[[ Data shown, beginning ]]

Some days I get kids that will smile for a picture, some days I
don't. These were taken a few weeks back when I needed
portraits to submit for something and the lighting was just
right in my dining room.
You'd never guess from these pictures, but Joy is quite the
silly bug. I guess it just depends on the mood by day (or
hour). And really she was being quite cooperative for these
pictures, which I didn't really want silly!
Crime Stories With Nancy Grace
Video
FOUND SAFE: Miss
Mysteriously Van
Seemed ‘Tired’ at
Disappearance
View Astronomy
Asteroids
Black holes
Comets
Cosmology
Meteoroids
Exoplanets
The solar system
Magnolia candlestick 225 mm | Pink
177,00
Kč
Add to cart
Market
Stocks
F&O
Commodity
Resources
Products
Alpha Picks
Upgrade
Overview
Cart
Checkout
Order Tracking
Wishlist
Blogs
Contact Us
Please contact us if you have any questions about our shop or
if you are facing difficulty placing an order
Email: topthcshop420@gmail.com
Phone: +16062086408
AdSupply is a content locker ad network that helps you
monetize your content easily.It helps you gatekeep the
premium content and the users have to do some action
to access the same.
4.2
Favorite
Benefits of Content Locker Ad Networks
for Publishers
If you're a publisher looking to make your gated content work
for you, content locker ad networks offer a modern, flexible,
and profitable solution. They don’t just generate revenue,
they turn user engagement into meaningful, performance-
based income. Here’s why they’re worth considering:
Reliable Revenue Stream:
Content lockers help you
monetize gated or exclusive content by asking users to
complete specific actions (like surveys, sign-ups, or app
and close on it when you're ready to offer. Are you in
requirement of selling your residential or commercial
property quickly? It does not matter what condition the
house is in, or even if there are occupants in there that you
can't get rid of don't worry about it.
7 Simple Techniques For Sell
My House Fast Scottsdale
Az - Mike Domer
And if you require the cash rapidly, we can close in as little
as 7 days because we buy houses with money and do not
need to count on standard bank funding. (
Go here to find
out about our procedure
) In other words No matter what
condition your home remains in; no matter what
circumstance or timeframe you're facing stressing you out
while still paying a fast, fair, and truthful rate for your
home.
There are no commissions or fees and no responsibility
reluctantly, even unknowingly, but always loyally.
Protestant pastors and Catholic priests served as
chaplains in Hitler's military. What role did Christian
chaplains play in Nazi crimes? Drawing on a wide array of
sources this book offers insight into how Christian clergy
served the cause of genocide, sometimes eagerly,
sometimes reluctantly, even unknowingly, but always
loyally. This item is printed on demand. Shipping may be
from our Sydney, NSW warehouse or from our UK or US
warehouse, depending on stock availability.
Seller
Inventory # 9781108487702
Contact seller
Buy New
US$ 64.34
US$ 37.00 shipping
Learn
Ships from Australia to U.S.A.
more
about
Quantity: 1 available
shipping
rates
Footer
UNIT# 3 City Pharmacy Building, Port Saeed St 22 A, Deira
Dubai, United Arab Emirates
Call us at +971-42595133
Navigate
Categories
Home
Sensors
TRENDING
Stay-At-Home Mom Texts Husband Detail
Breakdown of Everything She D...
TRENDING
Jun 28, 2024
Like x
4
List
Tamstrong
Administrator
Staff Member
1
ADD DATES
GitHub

[[ Data shown, end ]]

→ **What is being asked**: Reproduce every one of the lines above word for word, keeping their order and line breaks.

→ **Exercise solution**:
Some days I get kids that will smile for a picture, some days I
don't. These were taken a few weeks back when I needed
portraits to submit for something and the lighting was just
right in my dining room.
You'd never guess from these pictures, but Joy is quite the
silly bug. I guess it just depends on the mood by day (or
hour). And really she was being quite cooperative for these
pictures, which I didn't really want silly!
Crime Stories With Nancy Grace
Video
FOUND SAFE: Miss
Mysteriously Van
Seemed ‘Tired’ at
Disappearance
View Astronomy
Asteroids
Black holes
Comets
Cosmology
Meteoroids
Exoplanets
The solar system
Magnolia candlestick 225 mm | Pink
177,00
Kč
Add to cart
Market
Stocks
F&O
Commodity
Resources
Products
Alpha Picks
Upgrade
Overview
Cart
Checkout
Order Tracking
Wishlist
Blogs
Contact Us
Please contact us if you have any questions about our shop or
if you are facing difficulty placing an order
Email: topthcshop420@gmail.com
Phone: +16062086408
AdSupply is a content locker ad network that helps you
monetize your content easily.It helps you gatekeep the
premium content and the users have to do some action
to access the same.
4.2
Favorite
Benefits of Content Locker Ad Networks
for Publishers
If you're a publisher looking to make your gated content work
for you, content locker ad networks offer a modern, flexible,
and profitable solution. They don’t just generate revenue,
they turn user engagement into meaningful, performance-
based income. Here’s why they’re worth considering:
Reliable Revenue Stream:
Content lockers help you
monetize gated or exclusive content by asking users to
complete specific actions (like surveys, sign-ups, or app
and close on it when you're ready to offer. Are you in
requirement of selling your residential or commercial
property quickly? It does not matter what condition the
house is in, or even if there are occupants in there that you
can't get rid of don't worry about it.
7 Simple Techniques For Sell
My House Fast Scottsdale
Az - Mike Domer
And if you require the cash rapidly, we can close in as little
as 7 days because we buy houses with money and do not
need to count on standard bank funding. (
Go here to find
out about our procedure
) In other words No matter what
condition your home remains in; no matter what
circumstance or timeframe you're facing stressing you out
while still paying a fast, fair, and truthful rate for your
home.
There are no commissions or fees and no responsibility
reluctantly, even unknowingly, but always loyally.
Protestant pastors and Catholic priests served as
chaplains in Hitler's military. What role did Christian
chaplains play in Nazi crimes? Drawing on a wide array of
sources this book offers insight into how Christian clergy
served the cause of genocide, sometimes eagerly,
sometimes reluctantly, even unknowingly, but always
loyally. This item is printed on demand. Shipping may be
from our Sydney, NSW warehouse or from our UK or US
warehouse, depending on stock availability.
Seller
Inventory # 9781108487702
Contact seller
Buy New
US$ 64.34
US$ 37.00 shipping
Learn
Ships from Australia to U.S.A.
more
about
Quantity: 1 available
shipping
rates
Footer
UNIT# 3 City Pharmacy Building, Port Saeed St 22 A, Deira
Dubai, United Arab Emirates
Call us at +971-42595133
Navigate
Categories
Home
Sensors
TRENDING
Stay-At-Home Mom Texts Husband Detail
Breakdown of Everything She D...
TRENDING
Jun 28, 2024
Like x
4
List
Tamstrong
Administrator
Staff Member
1
ADD DATES
GitHub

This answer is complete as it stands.